[Stored data]
════════
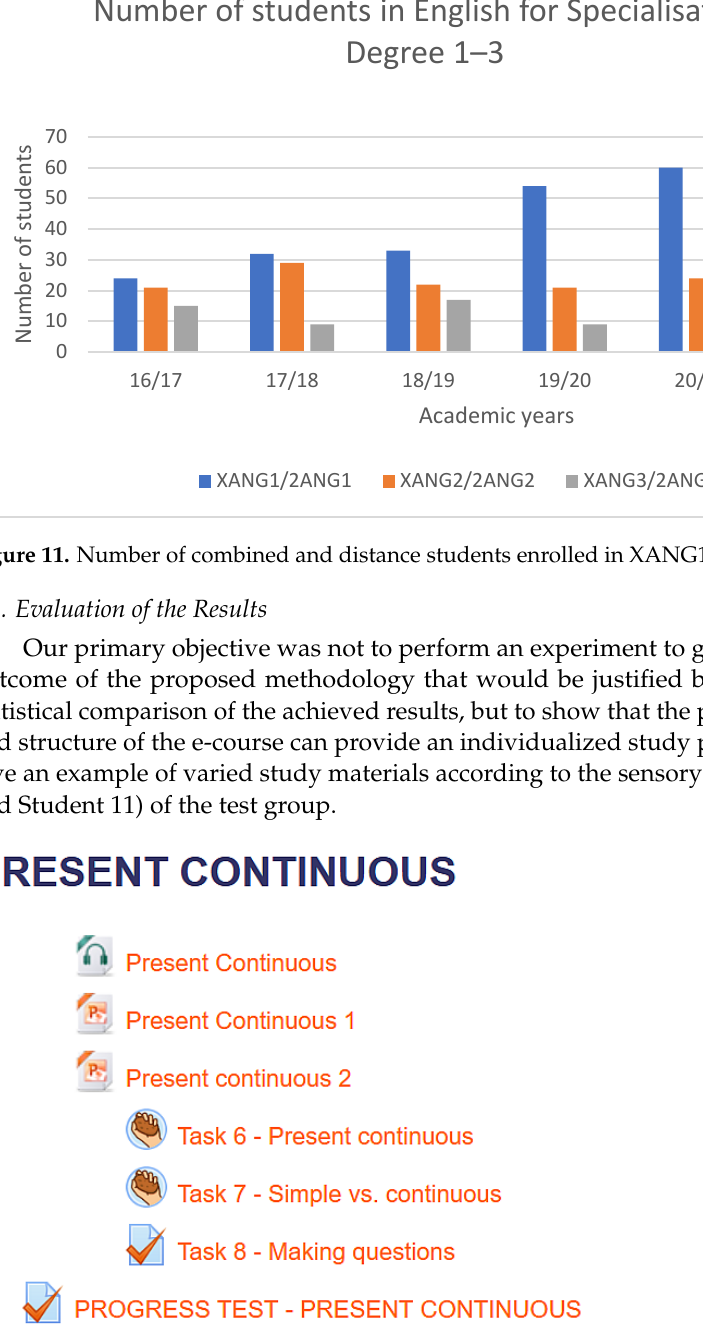
Figure 12. Student11 sensory preferences: V + A.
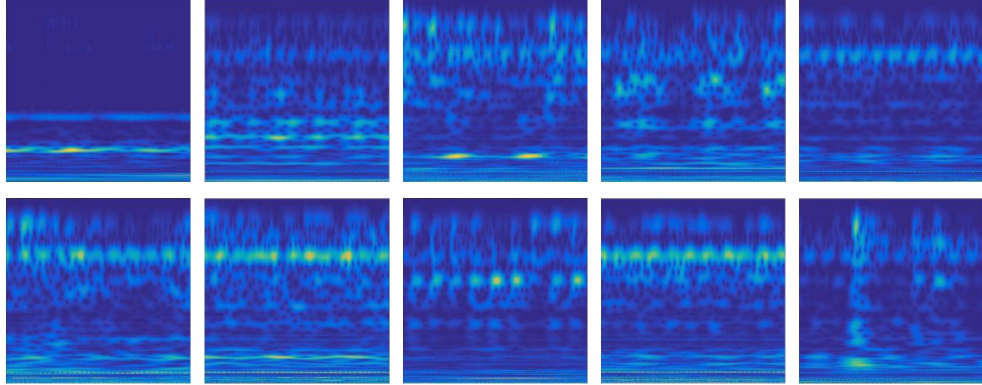
Figure 6. Time frequency diagram of fault samples after wavelet conversion.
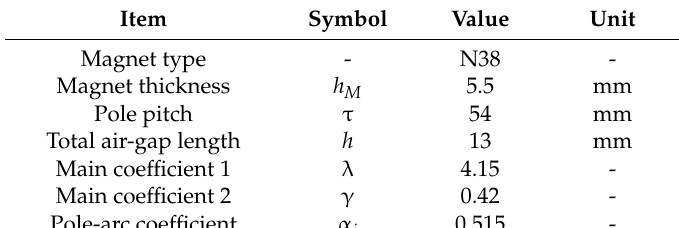
Table 4. The prototype parameters.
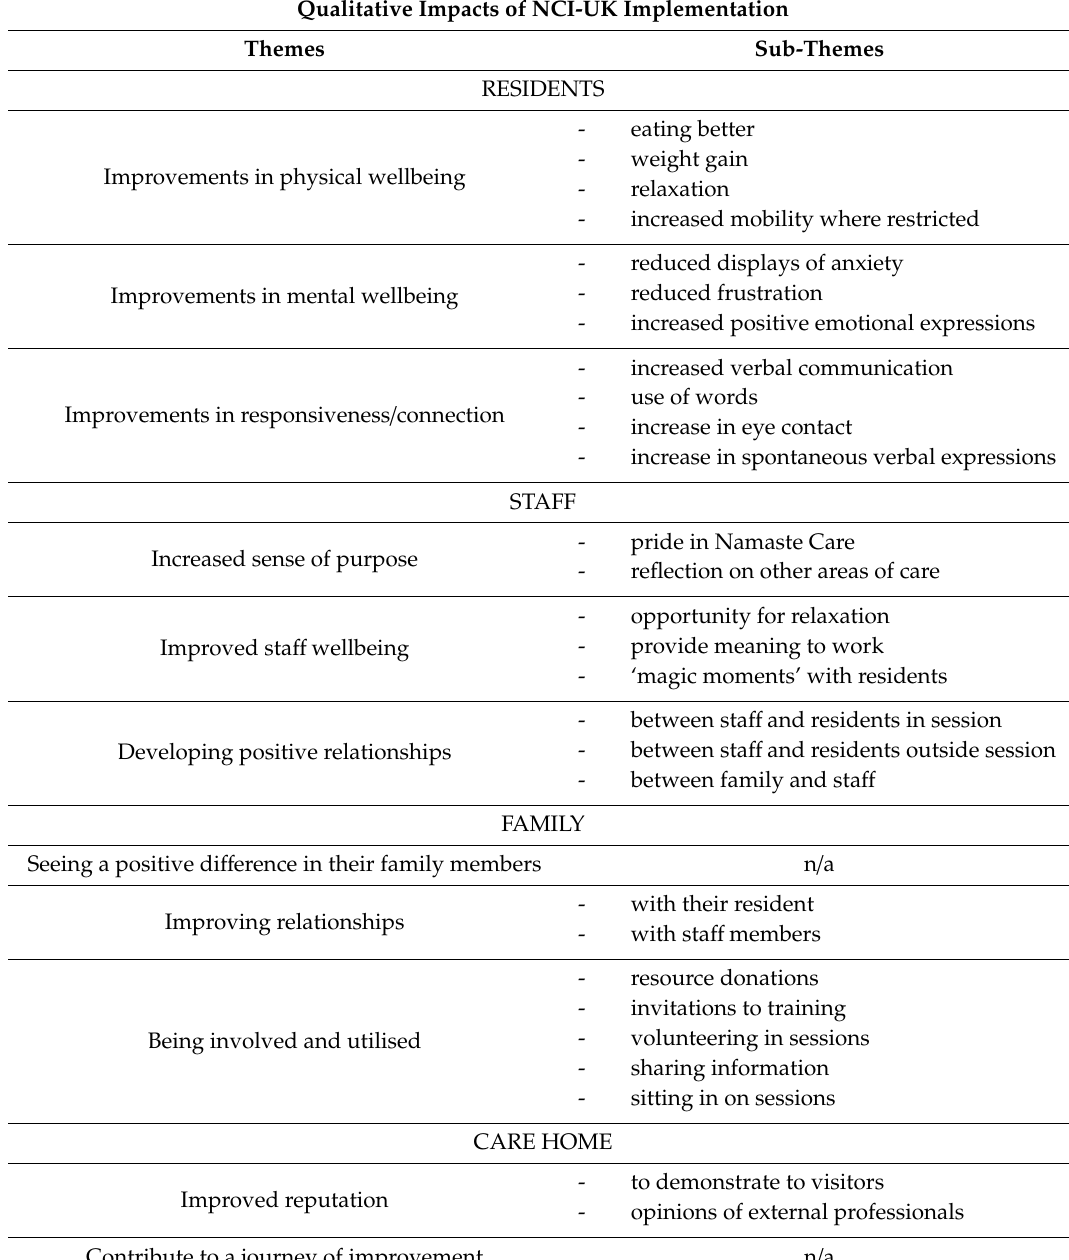
Table 10. Summary of qualitative impacts of NCI-UK implementation for all a ff ected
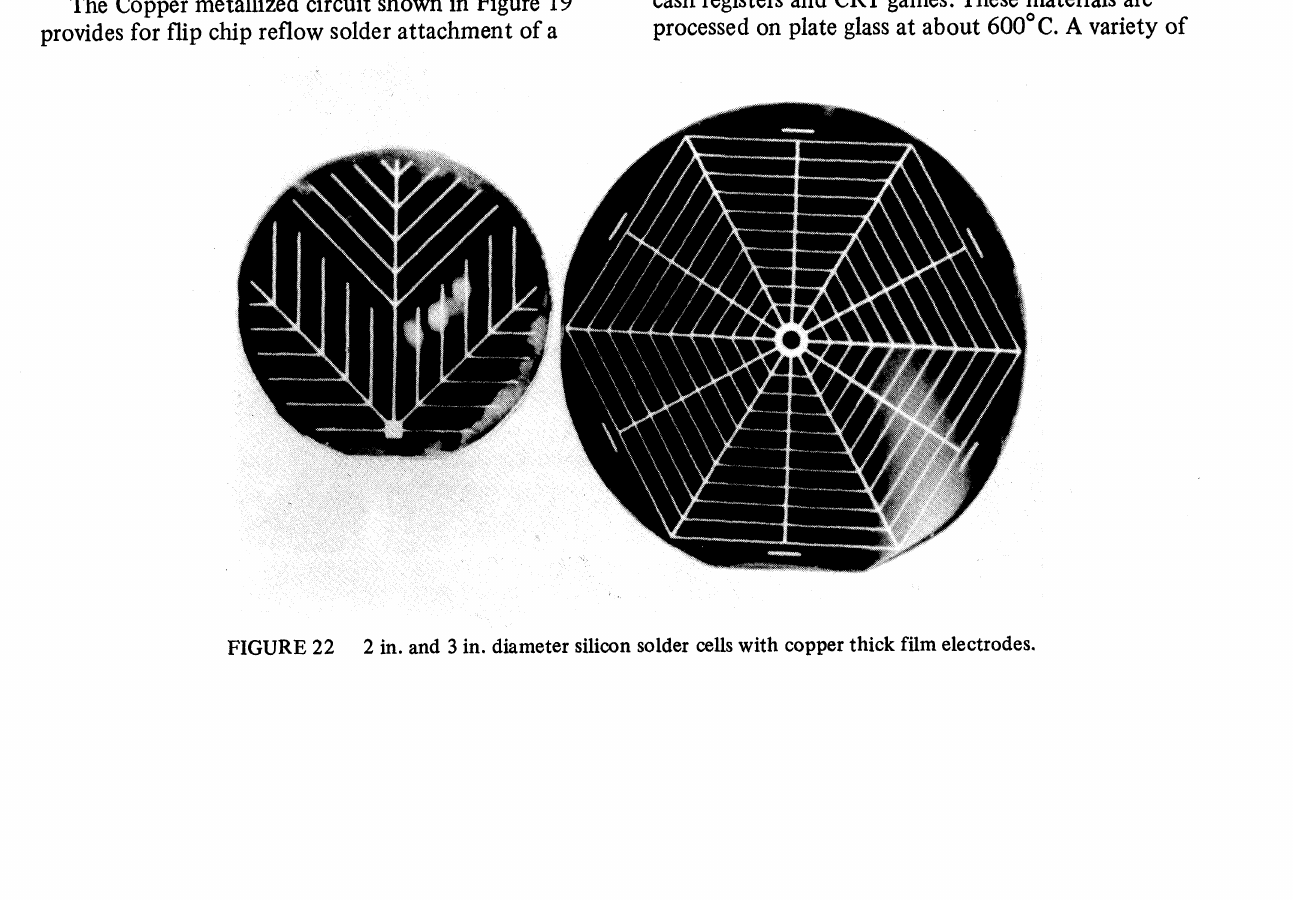
FIGURE 22 2 in. and 3 in. diameter silicon solder cells with copper thick film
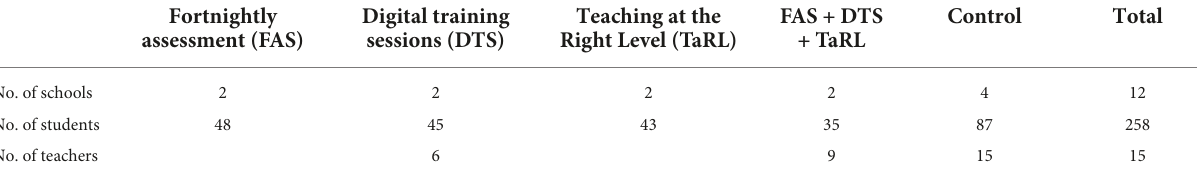
TABLE 1 Distribution of treatment groups across 12 schools at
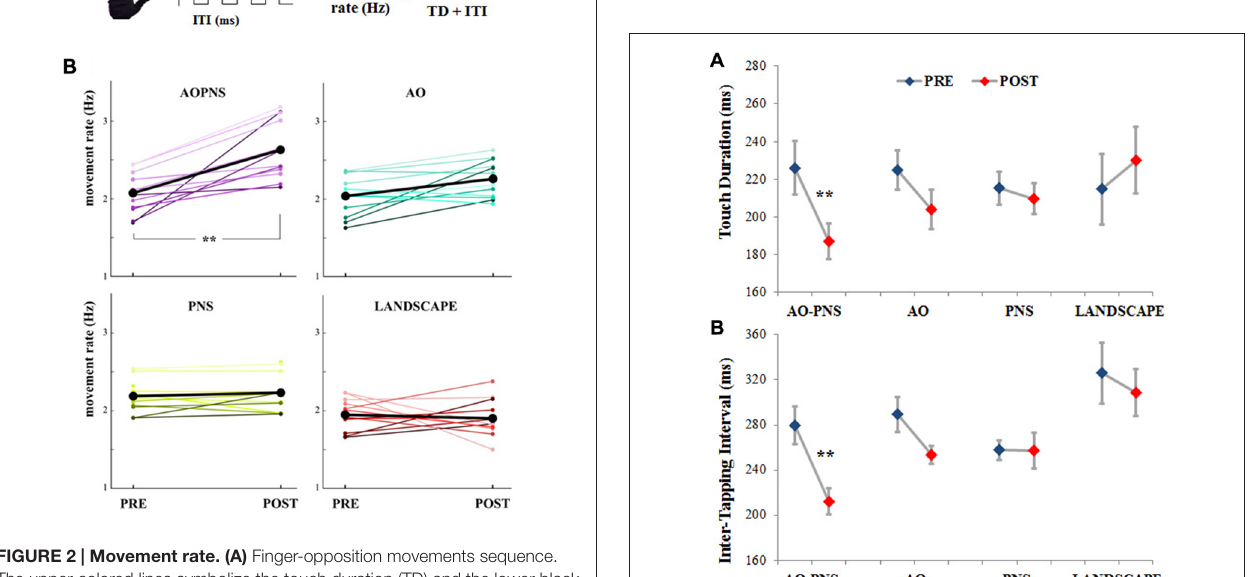
FIGURE 2 | Movement rate. (A) Finger-opposition movements sequence. The upper colored lines symbolize the touch duration (TD) and the lower black line stands for the interval between two consecutive finger opposition movement (inter-tapping interval, ITI). The colors code the finger. (B) Quantitative representation of the single-subject movement rate (Hz) in PRE and POST epochs (colored lines). Black lines show mean movement rate values for each experimental group: AO-PNS, AO, PNS and LANDSCAPE. **indicate significantly higher frequency in POST than PRE values ( p < 0.001).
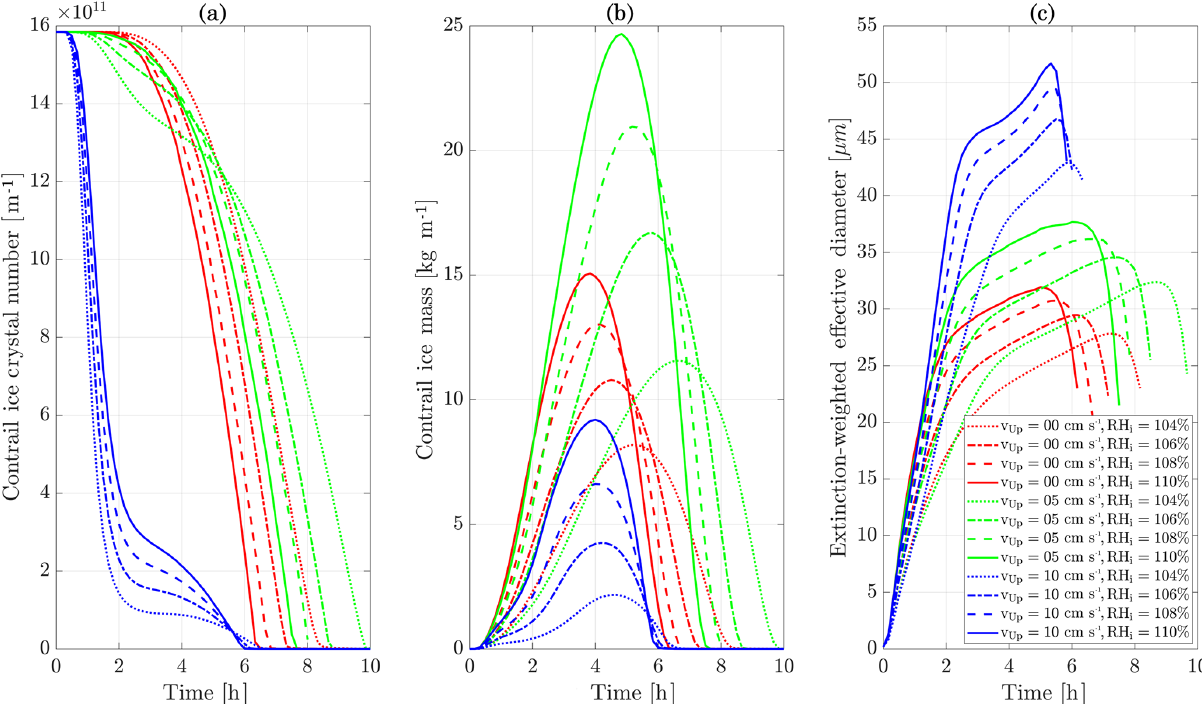
Figure 11. Contrail ice crystal number (a) , ice crystal mass (b) , and extinction-weighted effective diameter (c) when varying background relative humidity and the contrail updraft velocity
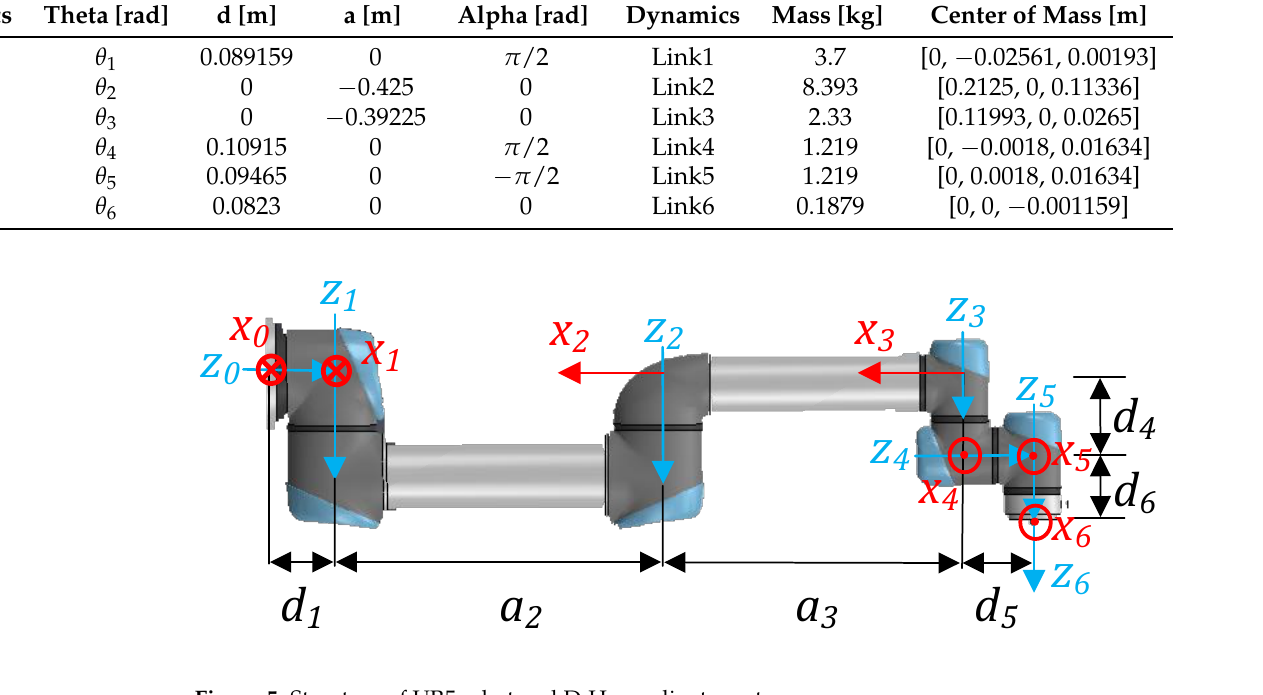
Figure 5. Structure of UR5 robot and D-H coordinate system.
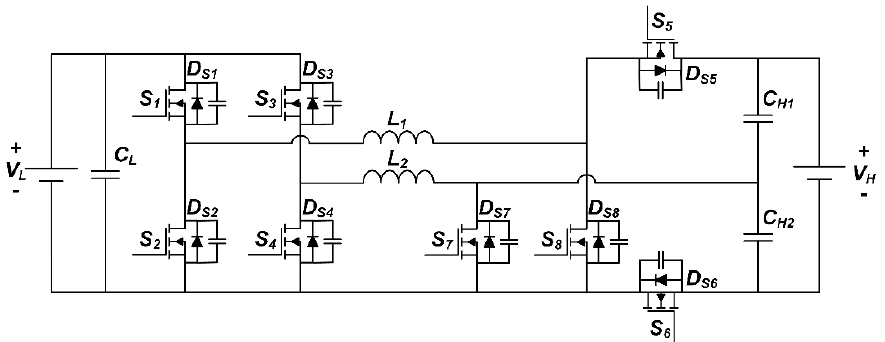
Figure 5. Two-phase interleaved cascaded bidirectional buck–boost/half-bridge DC–DC con- verter.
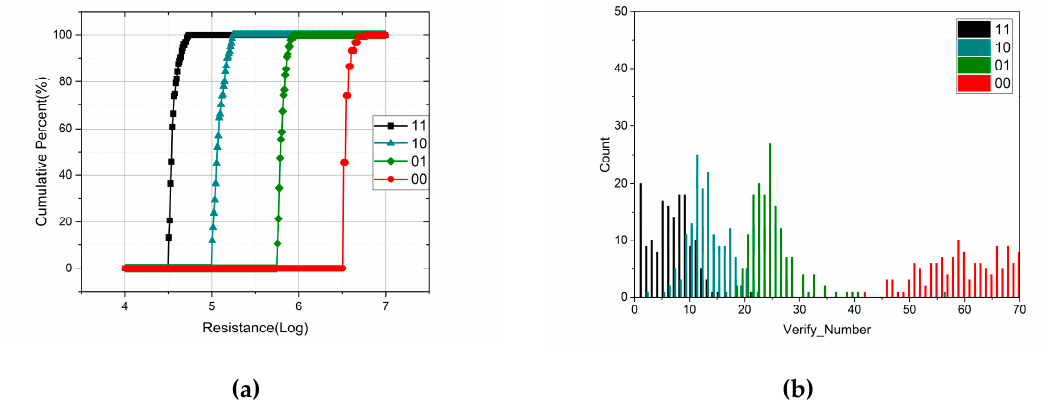
Figure 11. ( a ) Resistance distribution of four states in phase change memory (PCM) cells with the write and verify scheme; ( b ) the number of iterations.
════════
Exercise requirements>
What is needed is an exact restatement of the lines from the line with "Figure 5. Structure" through the final line of the data, pictures excluded.

Result of the task>
Figure 5. Structure of UR5 robot and D-H coordinate system.
Figure 5. Two-phase interleaved cascaded bidirectional buck–boost/half-bridge DC–DC con- verter.
Figure 11. ( a ) Resistance distribution of four states in phase change memory (PCM) cells with the write and verify scheme; ( b ) the number of iterations.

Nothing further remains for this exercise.